At risk to their own health, millions of Americans have taken to the streets calling for racial justice and comprehensive reforms to our law enforcement system. The Department of Justice and the Civil Rights Division can be part of the solution. The Division has a history of making significant efforts to address bias and abuse in policing, with two dozen consent decrees and other agreements in the past decade that establish best practices for policing our communities.
It is unconscionable that the Department's response to the killing of George Floyd and widespread reports of disproportionate use of force against demonstrators across the country has made no mention of the need for systemic reform nor raised any concerns about police violence against protesters. Worse, the Department's own response to the demonstrations here in Washington, D.C., violate the standards that the Civil Rights Division has established for local police departments.
Those standards, established in consent decrees with police departments across the country, include the requirement of law enforcement officers to be properly and clearly identified to the public, training for police officers prior to being deployed at public demonstrations, and policing practices consistent with the First Amendment. Yet, inexplicably the Attorney General deployed unidentified officers and brought in personnel from the Bureau of Prisons who apparently have no training or experience with public demonstrations. This was a moment for the Community Relations Service to work with communities across the country to deescalate and the Civil Rights Division to demonstrate that the American people will seek justice for George Floyd and all those that have faced similar circumstances. Instead, the Attorney General personally directed that individuals--including children and clergy--peacefully exercising their fundamental right to assemble and protest, be forcibly removed, without warning, in advance of the President's photo-op.
We urge the leadership of the Department and Division to reverse course and adopt major reforms to the Department and the Division. One place to start would be to resume pattern and practice police abuse investigations and enforcement actions. During the Trump administration, there has not been a single DOJ consent decree with a police department. Restarting pattern and practice abuse investigations would be important for three reasons:
-First, it would demonstrate to the American people that the Department and Division's leadership understands that George Floyd's murder is one of countless examples of the systemic racial injustices that corrode our law enforcement system, in which black Americans are disproportionately more likely to be killed at the hands of law enforcement than white Americans.
-Second, it would demonstrate that the federal government will live up to its promises in the Civil War Amendments to the Constitution. Even when states may fail, the federal government will ensure the rights, due process, and equality of all Americans.
-Third and most importantly, these cases can prevent further loss of life. A common outcome is a settlement with a consent decree that requires agencies to reform their practices, just as with the Ferguson, Missouri consent decree. Research has demonstrated that consent decrees, alongside court appointed monitoring, can reduce the number of police-related killings, which is the most basic goal.
We have deep respect for the Department and the public servants who have dedicated themselves and their careers to justice.
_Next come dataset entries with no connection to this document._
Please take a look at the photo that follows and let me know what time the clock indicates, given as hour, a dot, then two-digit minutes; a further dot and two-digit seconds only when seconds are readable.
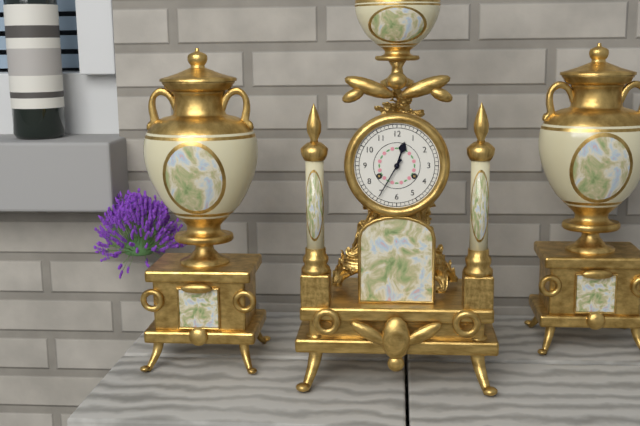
12.35
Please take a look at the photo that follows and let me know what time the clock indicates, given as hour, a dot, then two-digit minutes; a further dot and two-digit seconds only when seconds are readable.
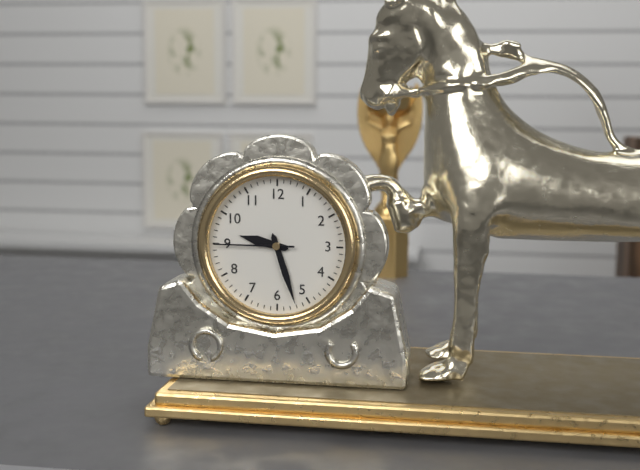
9.27.45
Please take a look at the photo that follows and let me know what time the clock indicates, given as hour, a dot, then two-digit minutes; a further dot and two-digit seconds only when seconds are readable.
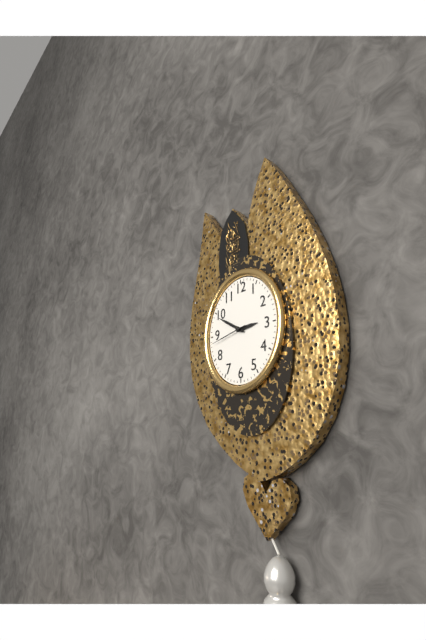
2.50
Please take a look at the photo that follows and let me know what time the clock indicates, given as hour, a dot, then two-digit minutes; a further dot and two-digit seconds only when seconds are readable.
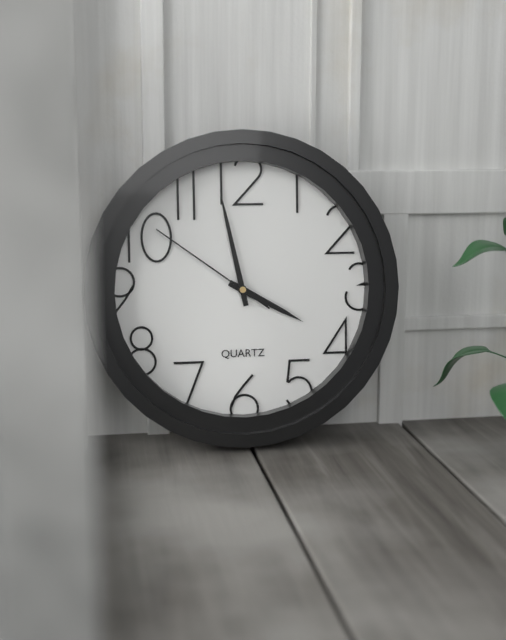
3.58.51
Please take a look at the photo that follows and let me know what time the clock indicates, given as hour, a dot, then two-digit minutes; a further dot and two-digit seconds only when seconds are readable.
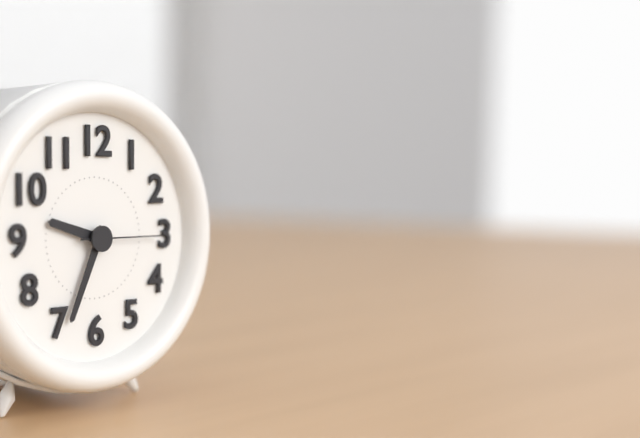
9.34.15
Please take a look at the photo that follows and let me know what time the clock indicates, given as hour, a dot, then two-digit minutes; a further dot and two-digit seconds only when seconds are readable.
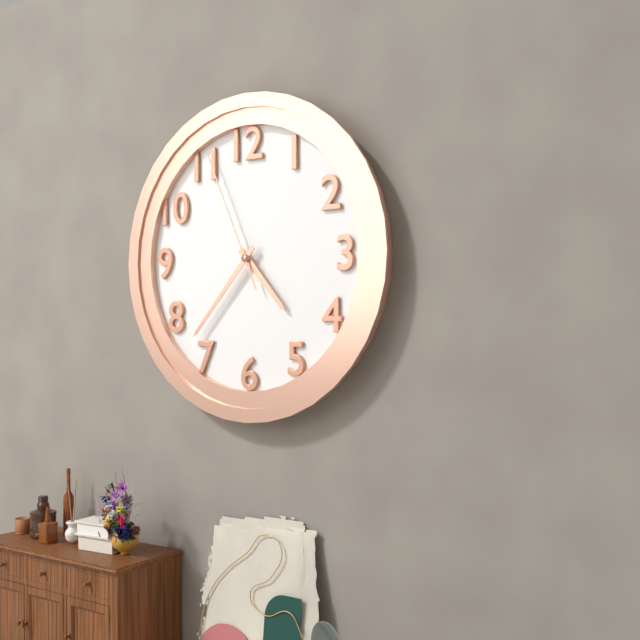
4.37.56
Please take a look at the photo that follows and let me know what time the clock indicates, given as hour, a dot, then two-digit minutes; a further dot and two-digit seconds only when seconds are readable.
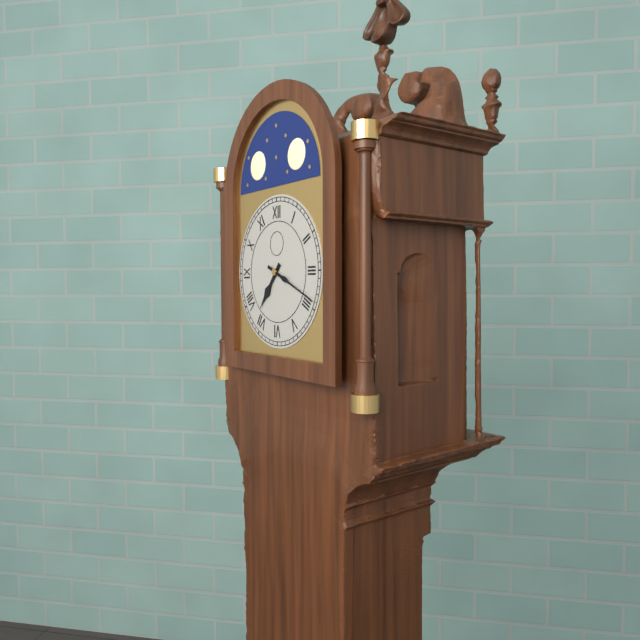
7.19
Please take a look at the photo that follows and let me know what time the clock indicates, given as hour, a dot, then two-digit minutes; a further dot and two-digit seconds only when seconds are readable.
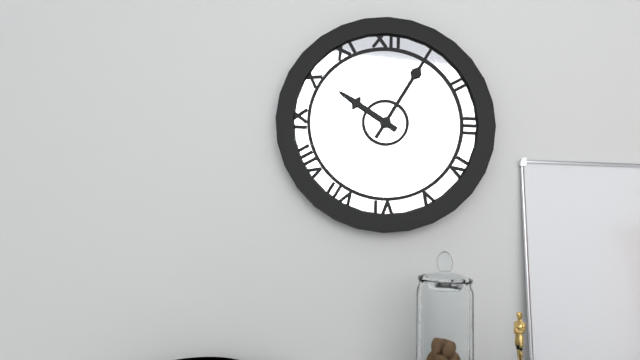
10.05
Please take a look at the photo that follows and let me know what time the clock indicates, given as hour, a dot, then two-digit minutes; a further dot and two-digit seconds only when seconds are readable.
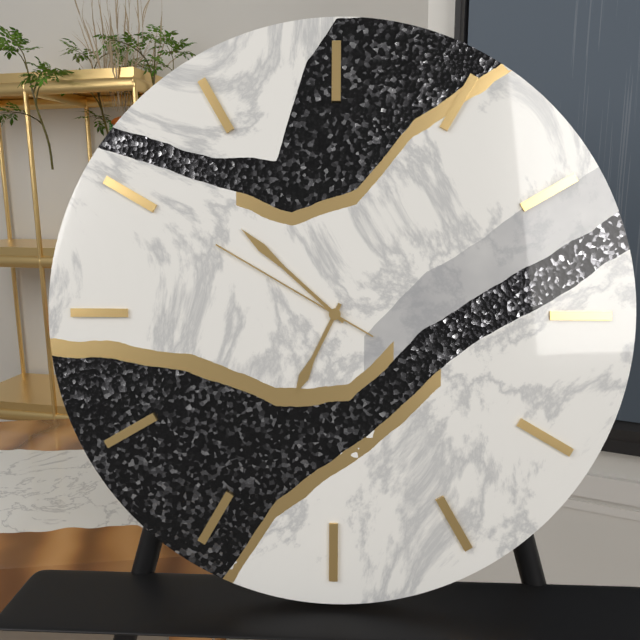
6.52.50
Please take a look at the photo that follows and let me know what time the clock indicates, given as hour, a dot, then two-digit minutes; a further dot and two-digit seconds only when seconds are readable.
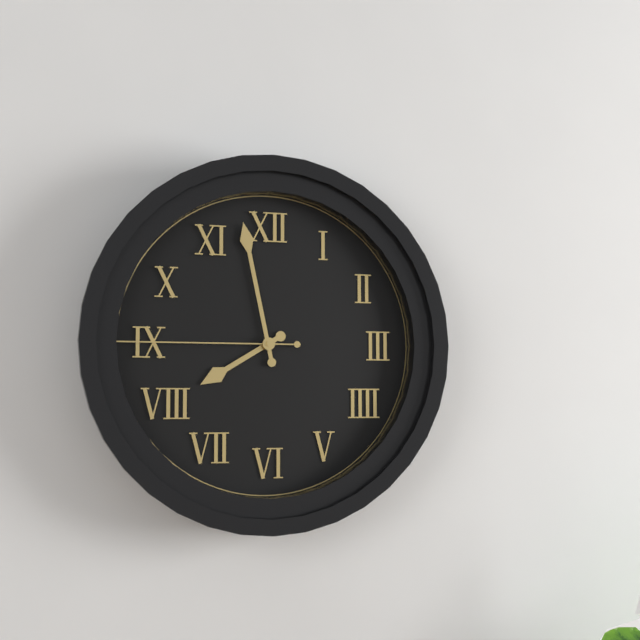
7.58.45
We do not believe the agency's recent actions reflect the sincere commitment of so many of the Department's career staff, especially the Civil Rights Division, to defending the rights of all Americans and ending abuse by police, nor should they reflect the political leadership's aspirations for the Department and Division. The Attorney General's actions dishonor the history of these institutions and their dedicated public servants who continue to seek to enforce the law during times of increasing politicization amidst unprecedented challenges.
Within its ranks, the Department of Justice has deep expertise in how to protect the civil rights of all Americans and enforce the Constitution. The Department leadership must not stand in the way of those employees dedicated to upholding the law and the Constitution.